MBB-Tochter Friedrich Vorwerk plant Börsengang noch im März

Der Anbieter von Energieinfrastruktur Friedrich Vorwerk will bis Ende März an die Börse gehen.

Angeboten werden sollen neue Aktien im Zuge einer Kapitalerhöhung sowie Anteilsscheine von Altaktionären inklusive einer möglichen Mehrzuteilung, wie Friedrich Vorwerk am Montag (08. März 2021) mitteilte. Angestrebt ist ein Streubesitz von rund 45 Prozent, wobei der Vorstandsvorsitzende Torben Kleinfeldt und die Muttergesellschaft MBB SE auch zukünftig jeweils einen wesentlichen Anteil am Unternehmen halten sollen.

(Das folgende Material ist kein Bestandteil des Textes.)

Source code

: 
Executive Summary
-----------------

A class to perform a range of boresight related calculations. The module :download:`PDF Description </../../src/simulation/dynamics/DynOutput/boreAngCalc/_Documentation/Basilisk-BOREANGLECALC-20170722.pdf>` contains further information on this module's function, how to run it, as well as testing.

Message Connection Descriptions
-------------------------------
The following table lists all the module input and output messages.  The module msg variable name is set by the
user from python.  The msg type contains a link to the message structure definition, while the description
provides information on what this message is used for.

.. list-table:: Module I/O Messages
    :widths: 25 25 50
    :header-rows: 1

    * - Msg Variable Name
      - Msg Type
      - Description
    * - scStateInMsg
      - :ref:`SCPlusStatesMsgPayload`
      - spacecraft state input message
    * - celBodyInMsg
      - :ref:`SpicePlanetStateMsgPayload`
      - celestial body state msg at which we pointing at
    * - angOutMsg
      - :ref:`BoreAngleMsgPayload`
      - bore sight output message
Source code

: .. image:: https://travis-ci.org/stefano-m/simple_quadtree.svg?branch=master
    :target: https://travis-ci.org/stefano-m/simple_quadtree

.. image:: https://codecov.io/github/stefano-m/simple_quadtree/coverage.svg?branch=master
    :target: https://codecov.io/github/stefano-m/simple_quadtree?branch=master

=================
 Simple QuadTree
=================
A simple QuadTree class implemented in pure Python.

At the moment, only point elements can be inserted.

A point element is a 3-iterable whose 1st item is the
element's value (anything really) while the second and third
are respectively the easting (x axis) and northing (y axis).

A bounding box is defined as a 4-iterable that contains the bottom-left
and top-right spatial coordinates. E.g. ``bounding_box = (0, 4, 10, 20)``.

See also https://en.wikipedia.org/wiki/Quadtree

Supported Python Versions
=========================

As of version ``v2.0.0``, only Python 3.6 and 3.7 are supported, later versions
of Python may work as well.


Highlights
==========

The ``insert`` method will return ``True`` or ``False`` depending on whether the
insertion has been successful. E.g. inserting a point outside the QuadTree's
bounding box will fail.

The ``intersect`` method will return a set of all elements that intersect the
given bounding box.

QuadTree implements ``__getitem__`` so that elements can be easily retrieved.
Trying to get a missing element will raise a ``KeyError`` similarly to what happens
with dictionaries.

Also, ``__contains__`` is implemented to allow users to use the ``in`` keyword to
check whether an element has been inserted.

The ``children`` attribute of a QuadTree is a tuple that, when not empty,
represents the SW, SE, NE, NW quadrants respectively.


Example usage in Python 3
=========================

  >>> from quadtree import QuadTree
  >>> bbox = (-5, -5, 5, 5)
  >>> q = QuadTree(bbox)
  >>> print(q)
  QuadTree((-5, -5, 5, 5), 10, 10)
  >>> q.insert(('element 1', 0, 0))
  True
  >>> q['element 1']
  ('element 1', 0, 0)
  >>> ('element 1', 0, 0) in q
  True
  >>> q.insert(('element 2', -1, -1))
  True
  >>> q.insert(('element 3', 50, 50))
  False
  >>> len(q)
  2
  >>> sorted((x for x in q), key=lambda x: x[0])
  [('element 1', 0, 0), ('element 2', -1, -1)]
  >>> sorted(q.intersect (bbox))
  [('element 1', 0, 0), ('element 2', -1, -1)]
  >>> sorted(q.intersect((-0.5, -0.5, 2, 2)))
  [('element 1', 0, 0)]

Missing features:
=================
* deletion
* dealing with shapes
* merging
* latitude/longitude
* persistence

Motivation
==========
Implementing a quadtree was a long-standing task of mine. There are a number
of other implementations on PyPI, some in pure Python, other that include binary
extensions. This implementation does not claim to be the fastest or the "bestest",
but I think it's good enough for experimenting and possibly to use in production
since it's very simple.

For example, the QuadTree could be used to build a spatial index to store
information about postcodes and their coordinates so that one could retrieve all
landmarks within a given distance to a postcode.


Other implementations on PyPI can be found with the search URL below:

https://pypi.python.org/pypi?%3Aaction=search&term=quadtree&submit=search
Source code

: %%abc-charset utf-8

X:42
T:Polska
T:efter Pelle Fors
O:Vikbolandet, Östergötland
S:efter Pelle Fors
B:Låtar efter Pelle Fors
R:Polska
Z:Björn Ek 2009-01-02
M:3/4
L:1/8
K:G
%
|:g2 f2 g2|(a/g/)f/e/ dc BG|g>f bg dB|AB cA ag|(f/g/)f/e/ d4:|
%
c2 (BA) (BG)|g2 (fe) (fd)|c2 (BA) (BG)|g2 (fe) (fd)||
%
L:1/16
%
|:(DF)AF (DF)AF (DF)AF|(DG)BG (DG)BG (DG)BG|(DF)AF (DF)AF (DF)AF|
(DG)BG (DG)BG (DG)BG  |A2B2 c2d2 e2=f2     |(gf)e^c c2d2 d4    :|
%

Börsengang im ersten Quartal

Mit dem Bruttoemissionserlös aus den neu ausgegebenen Aktien in Höhe von etwa 90 Millionen Euro will das Unternehmen vor allem das Wasserstoff- und Stromgeschäft des Unternehmens ausbauen. Der Börsengang sei noch im laufenden ersten Quartal geplant, hieß es. Angestrebt wird die Zulassung der Aktien zum Handel im Regulierten Markt (Prime Standard) der Frankfurter Wertpapierbörse.
Friedrich Vorwerk setzte den Angaben zufolge 2020 mit mehr als 1300 Mitarbeitern rund 291 Millionen Euro um. Das Ergebnis vor Zinsen, Steuern und Abschreibungen betrug 59 Millionen Euro. Der Auftragsbestand zum 31. Dezember 2020 erreichte 307 Millionen Euro.